August 12, 2019 at 7:24 am #189492ALBKeymaster“When shale oil industry finally goes belly up, it will trigger a huge price spike, and a worldwide recession.”
But that’s not what the link you give says. The US shale industry is in trouble because, apart from the easiest to extract beginning to be exhausted putting up costs, the price of oil has fallen. The news item talks about the present being “a time when oil prices more broadly are in freefall” and “oil prices languishing below $60 per barrel” and quotes a shale company executive as saying:
“Sheffield said that he doesn’t see global oil prices staying below $55 per barrel over the next few years. That would likely mean WTI would be under $50, which he says is just too low for shale companies to be making money.”
In other words, if the US shale industry does go belly up this will be because oil prices generally have fallen and remain low. Its demise would not trigger a huge price spike. In fact, if there was a huge increase in the price of oil (which, if it was sudden as with the outbreak of a war in the Persian Gulf, Gulf, could well trigger another world recession) this would make the shale industry profitable again.

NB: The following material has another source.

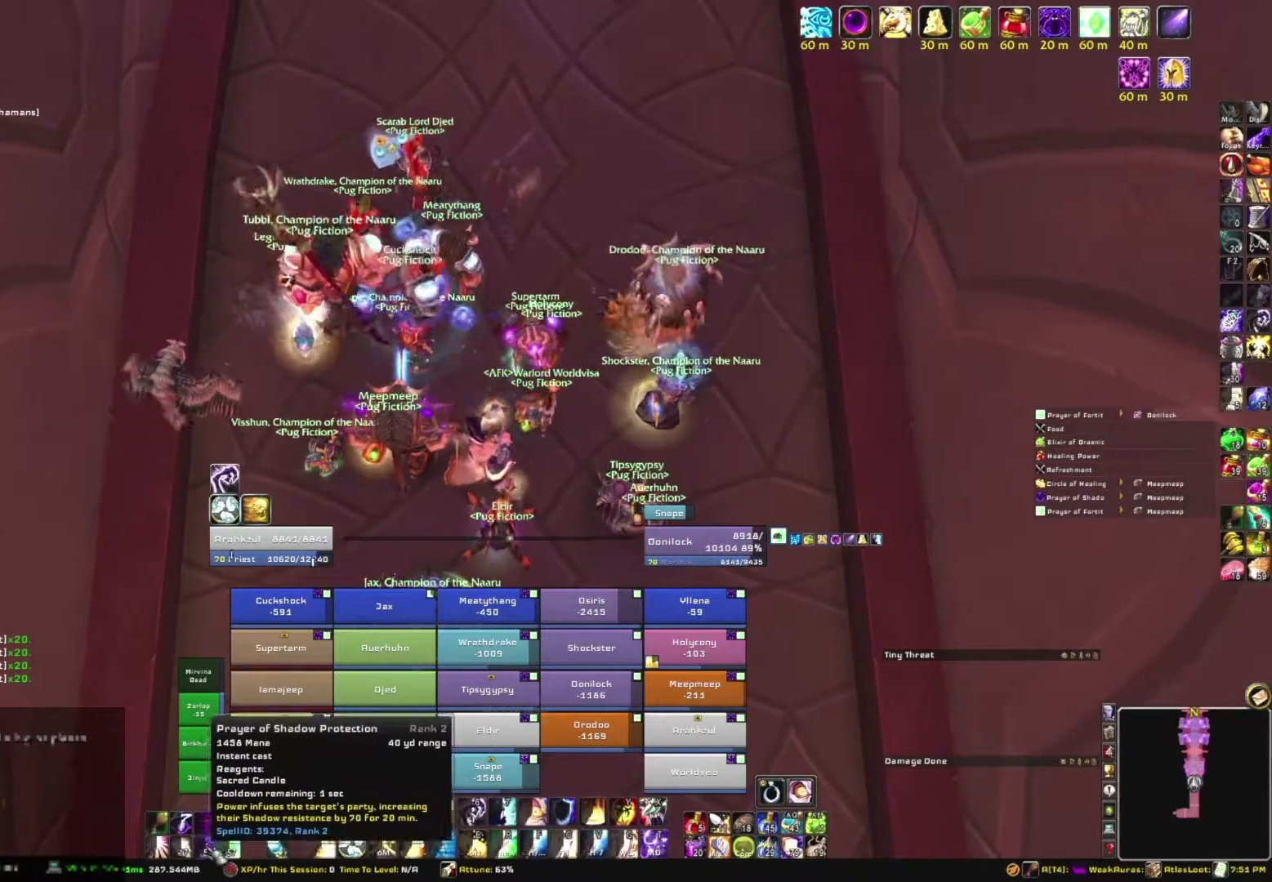
{"keys": [], "mouse": [], "events": [[401, "mouse_left", "down"], [501, "mouse_left", "up"]]}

The real price of most goods tends to go down over time due to increasing productivity. The exceptions are minerals extracted from the ground. The easiest seams are exploited first but, once these have been exhausted, productivity falls and costs rise as more difficult seams have to be exploited; the price rises.

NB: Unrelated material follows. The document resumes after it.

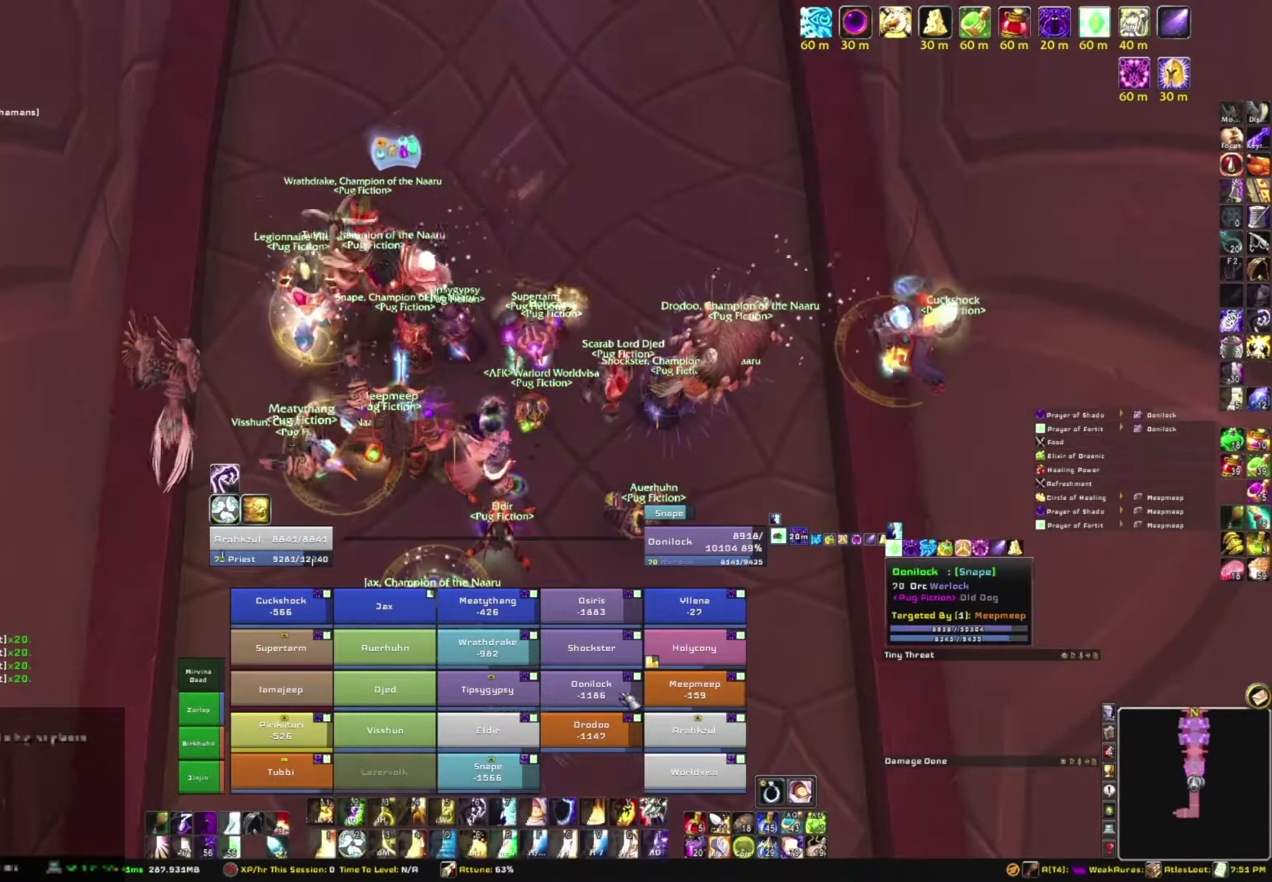
{"keys": ["e"], "mouse": [], "events": [[367, "e", "down"]]}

Oil is in this situation. As the easier sources are used up, if demand remains the same, its real price rises. If demand increases, the price rises further and other sources become profitable. In fact it was precisely because the price of oil had risen that marginal sources like shale became profitable.
This is where the concept of “peak oil” is a bit dubious or at least needs careful defining. Of course the amount of oil on Earth is limited and so in theory could eventually be all used up but this is not an immediate prospect. What is is that, at some point, the cost of extracting oil will become so high that it will no longer be profitable to extract it rather than use other sources of generating energy (e.g. nuclear, solar, wind power, etc). This could be said to be the point at which “peak oil” was reached but it wouldn’t mean that all oil reserves had been exhausted, only that the reserves that could be profitably exploited start to decline.
Whether or not this point has been reached is a matter of controversy and in any event depends on the price of other sources of energy which can also fluctuate, though, not being based on a mineral, the cost and so the price of renewable energies such as solar and wind is decreasing all the time as productivity increases.
It only remains to add that, in a socialist world, energy policy would not be based on such irrationalities as the changing price of alternative sources of generating energy relative to each other, as it is today under capitalism. Given the fact that burning oil contributes to global warming, a socialist world will be in a position to decide to use it to make plastics instead of burning it to generate energy. A capitalist world can’t as long as it is profitable to burn it.